Application of Partial Redundant Servomotor Approach to Shaking Balancing of Flexible Mechanisms: A Finite Element Analysis

10.6567/IFToMM.14TH.WC.PS4.003

Z. Sun；B. Zhang；W. Zhang；H. Yu

Partial redundant servo motor ； Flexible mechanisms ； Shaking balancing ； Active balancing

Proceedings of the 14th IFToMM World Congress

14th-5（2015 / 11 / 06）

176 - 183

英文

This paper applies an active approach to balancing mechanisms without ignoring the flexibility of the link. The approach does not need any ＂extra＂ servomotors but makes use of the existing servomotors in a mechanism. The word ＂existing＂ refers to the fact that these motors are necessary for its functioning in path generation, body guidance, or input-output relation generation. The general idea underpinning the approach is the fact that servomotors in a mechanism may have some ＂spare＂ functions which may be fully utilized for shaking balancing (shaking force balancing and shaking moment balancing) of the mechanism.

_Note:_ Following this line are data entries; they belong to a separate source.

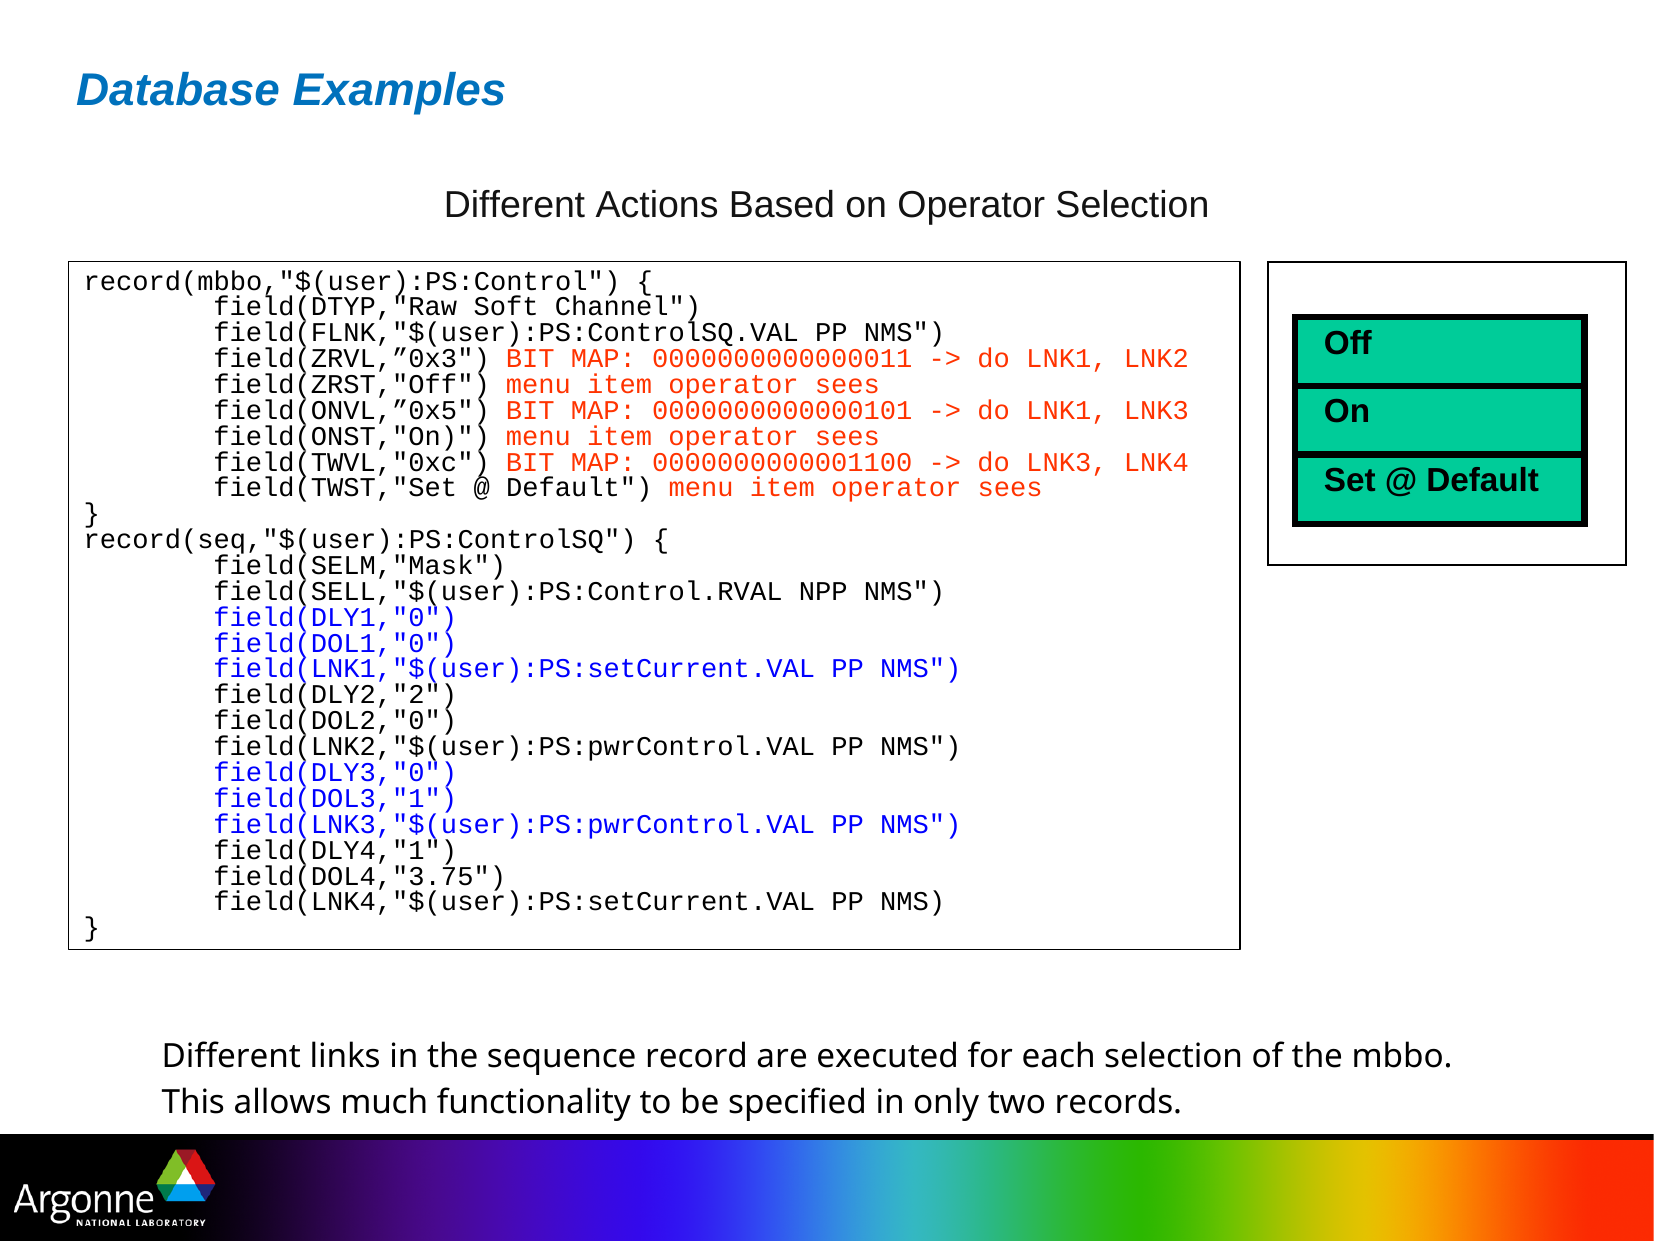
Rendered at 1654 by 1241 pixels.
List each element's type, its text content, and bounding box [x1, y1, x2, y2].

picture [0, 1134, 1654, 1241]
text_box Off [1309, 320, 1434, 369]
text_box record(mbbo,"$(user):PS:Control") { field(DTYP,"Raw Soft Channel") field(FLNK,"$(user):PS:ControlSQ.VAL PP NMS") field(ZRVL,”0x3") BIT MAP: 0000000000000011 -> do LNK1, LNK2 field(ZRST,"Off") menu item operator sees field(ONVL,”0x5") BIT MAP: 0000000000000101 -> do LNK1, LNK3 field(ONST,"On)") menu item operator sees field(TWVL,"0xc") BIT MAP: 0000000000001100 -> do LNK3, LNK4 field(TWST,"Set @ Default") menu item operator sees } record(seq,"$(user):PS:ControlSQ") { field(SELM,"Mask") field(SELL,"$(user):PS:Control.RVAL NPP NMS") field(DLY1,"0") field(DOL1,"0") field(LNK1,"$(user):PS:setCurrent.VAL PP NMS") field(DLY2,"2") field(DOL2,"0") field(LNK2,"$(user):PS:pwrControl.VAL PP NMS") field(DLY3,"0") field(DOL3,"1") field(LNK3,"$(user):PS:pwrControl.VAL PP NMS") field(DLY4,"1") field(DOL4,"3.75") field(LNK4,"$(user):PS:setCurrent.VAL PP NMS) } [68, 261, 1241, 950]
title Database Examples [61, 45, 1500, 123]
text_box On [1309, 389, 1434, 438]
text_box Different links in the sequence record are executed for each selection of the mbbo. This allows much functionality to be specified in only two records. [146, 1024, 1525, 1131]
text_box Set @ Default [1309, 458, 1581, 507]
text_box Different Actions Based on Operator Selection [73, 176, 1581, 234]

Since the ＂spare＂ functions are ＂extra＂ or ＂redundant＂ while the servomotor is already present to generate motion, thus the approach is termed ＂partial redundant servomotor (PRSM)＂. This method was first invented and applied to the rigid mechanisms for improving shaking balancing in the authors' previous study. The current paper aims to see the effectiveness of PRSM on the shaking balancing of flexible mechanisms. Throughout the paper, a four-bar flexible mechanism example is used to illustrate the approach. The PRSM will be compared to an existing active balancing approach. The FEM simulation results show that the magnitudes of shaking force and shaking moment of the example mechanism using the PRSM are reduced by 42.76% and 44.32%, respectively, comparing with the existing active balancing approach which reduces the same qualities by 24.37% and 24.12%. So the PRSM is a relatively good method since it is easy to implement and has no extra costs incurred for the shaking balancing of mechanisms, and the approach can be broadly applied to any flexible mechanisms.